Evidence of prehistoric settlement found on sea bed
A European research team, including researchers from University College Cork (UCC), has found evidence of a lost prehistoric settlement in the North Sea.
It has long been suspected that the southern North Sea hides a vast landscape that once was home to thousands of people. Mesolithic people are thought to have lived there in about 10,000BC-5,000BC.
An 11-day expedition was undertaken by European scientists to explore three sites of potential geological and archaeological interest in the Brown Bank area of the southern North Sea.
Acoustic techniques and physical sampling of the seabed was carried out and a large river system identified in prior modelling was also targeted.
The survey recorded not only remains of peat but also nodules of flint which may originate from submarine chalk outcrops near the ancient river and coast.
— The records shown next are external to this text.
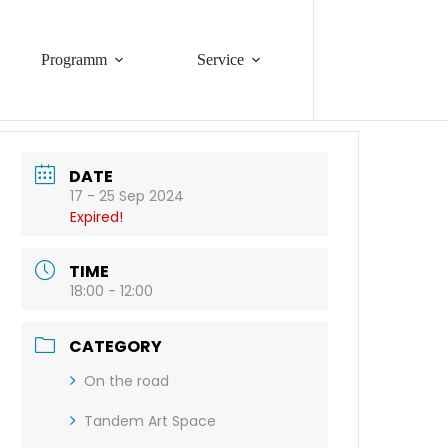
Programm
Service
DATE
17 - 25 Sep 2024
Expired!
TIME
18:00 - 12:00
CATEGORY
On the road
Tandem Art Space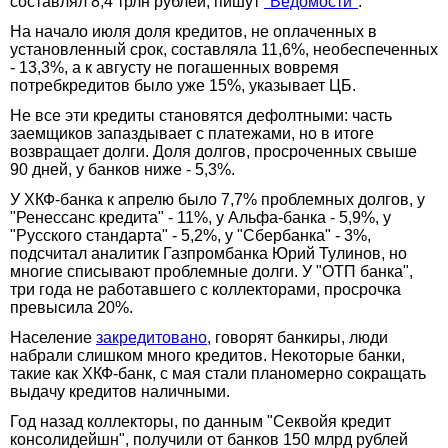
составлял 8,4 трлн рублей, пишут
"Ведомости"
.
На начало июля доля кредитов, не оплаченных в
установленный срок, составляла 11,6%, необеспеченных
- 13,3%, а к августу не погашенных вовремя
потребкредитов было уже 15%, указывает ЦБ.
Не все эти кредиты становятся дефолтными: часть
заемщиков запаздывает с платежами, но в итоге
возвращает долги. Доля долгов, просроченных свыше
90 дней, у банков ниже - 5,3%.
У ХКФ-банка к апрелю было 7,7% проблемных долгов, у
"Ренессанс кредита" - 11%, у Альфа-банка - 5,9%, у
"Русского стандарта" - 5,2%, у "Сбербанка" - 3%,
подсчитал аналитик Газпромбанка Юрий Тулинов, но
многие списывают проблемные долги. У "ОТП банка",
три года не работавшего с коллекторами, просрочка
превысила 20%.
Население
закредитовано
, говорят банкиры, люди
набрали слишком много кредитов. Некоторые банки,
такие как ХКФ-банк, с мая стали планомерно сокращать
выдачу кредитов наличными.
Год назад коллекторы, по данным "Секвойя кредит
консолидейшн", получили от банков 150 млрд рублей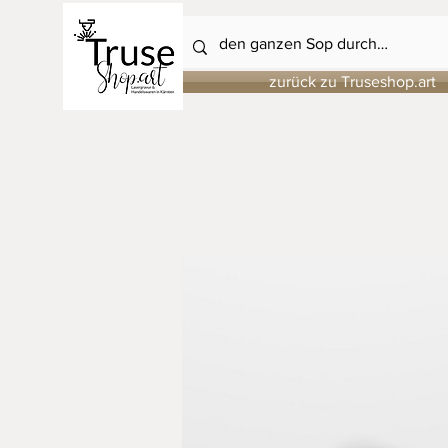
zurück zu Truseshop.art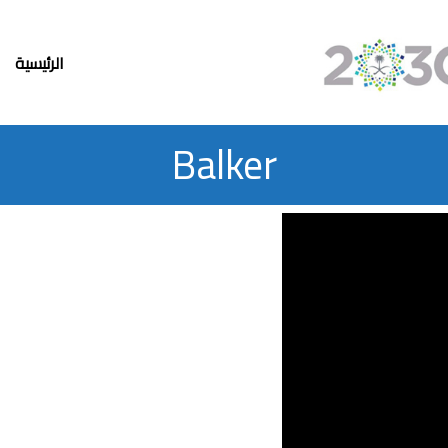
الرئيسية
Balker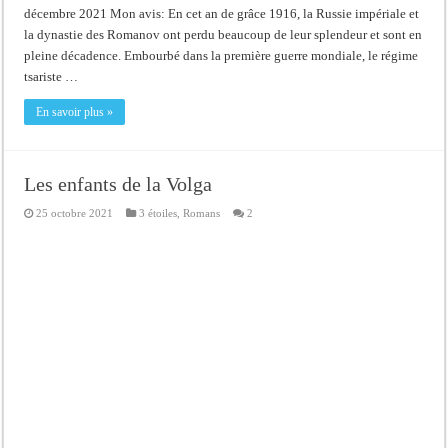
décembre 2021 Mon avis: En cet an de grâce 1916, la Russie impériale et
la dynastie des Romanov ont perdu beaucoup de leur splendeur et sont en
pleine décadence. Embourbé dans la première guerre mondiale, le régime
tsariste …
En savoir plus »
Les enfants de la Volga
25 octobre 2021
3 étoiles
,
Romans
2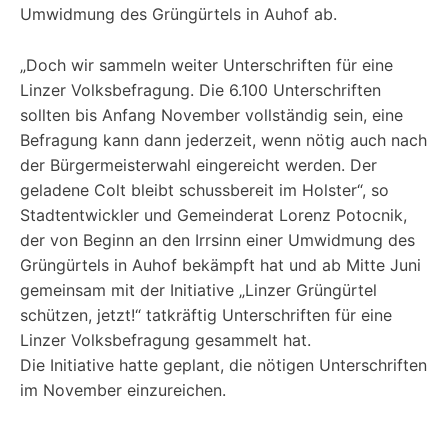
Umwidmung des Grüngürtels in Auhof ab.
„Doch wir sammeln weiter Unterschriften für eine
Linzer Volksbefragung. Die 6.100 Unterschriften
sollten bis Anfang November vollständig sein, eine
Befragung kann dann jederzeit, wenn nötig auch nach
der Bürgermeisterwahl eingereicht werden. Der
geladene Colt bleibt schussbereit im Holster“, so
Stadtentwickler und Gemeinderat Lorenz Potocnik,
der von Beginn an den Irrsinn einer Umwidmung des
Grüngürtels in Auhof bekämpft hat und ab Mitte Juni
gemeinsam mit der Initiative „Linzer Grüngürtel
schützen, jetzt!“ tatkräftig Unterschriften für eine
Linzer Volksbefragung gesammelt hat.
Die Initiative hatte geplant, die nötigen Unterschriften
im November einzureichen.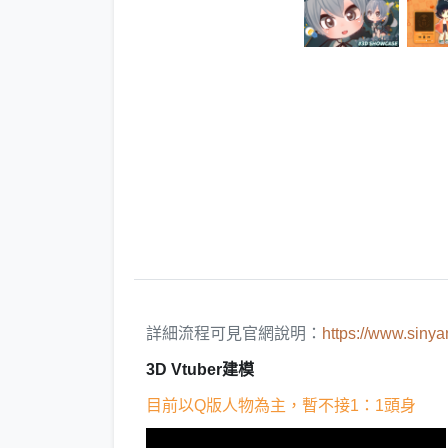
詳細流程可見官網說明：
https://www.sinya
3D Vtuber建模
目前以Q版人物為主，暫不接1：1頭身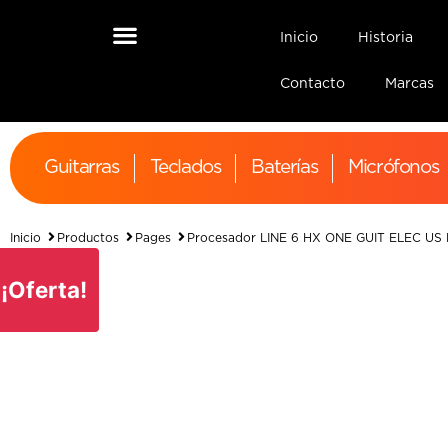
Inicio
Historia
Contacto
Marcas
Guitarras
Teclados
Baterías
Micrófonos
Inicio
Productos
Pages
Procesador LINE 6 HX ONE GUIT ELEC US 
¡Oferta!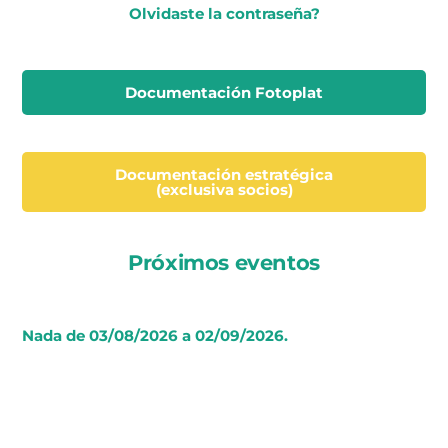
Olvidaste la contraseña?
Documentación Fotoplat
Documentación estratégica
(exclusiva socios)
Próximos eventos
Nada de 03/08/2026 a 02/09/2026.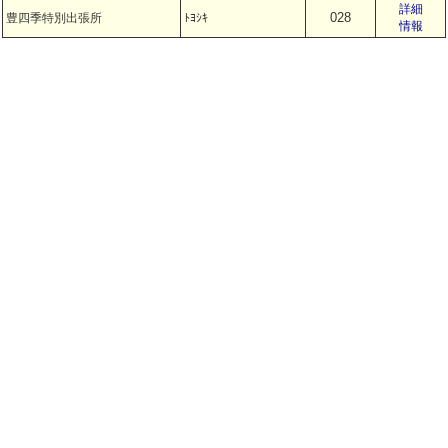
詳細
028
豊四季特別出張所
ﾄﾖｼｷ
情報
Among archaeological artefacts from the survey area was a small piece of flint that was possibly the waste product of stone tool-making as well as a larger piece, broken from the edge of a stone hammer.
“These fragments of flint hold the promise of future discoveries which will shed important light on human activity in past landscapes now lost to climate change and rising sea levels,” said Dr Benjamin Gearey, archaeologist at UCC. University College Cork.
The material recovered suggests that the expedition has revealed a well-preserved, prehistoric landscape which, based on preliminary inspection of the material, must have contained a prehistoric woodland.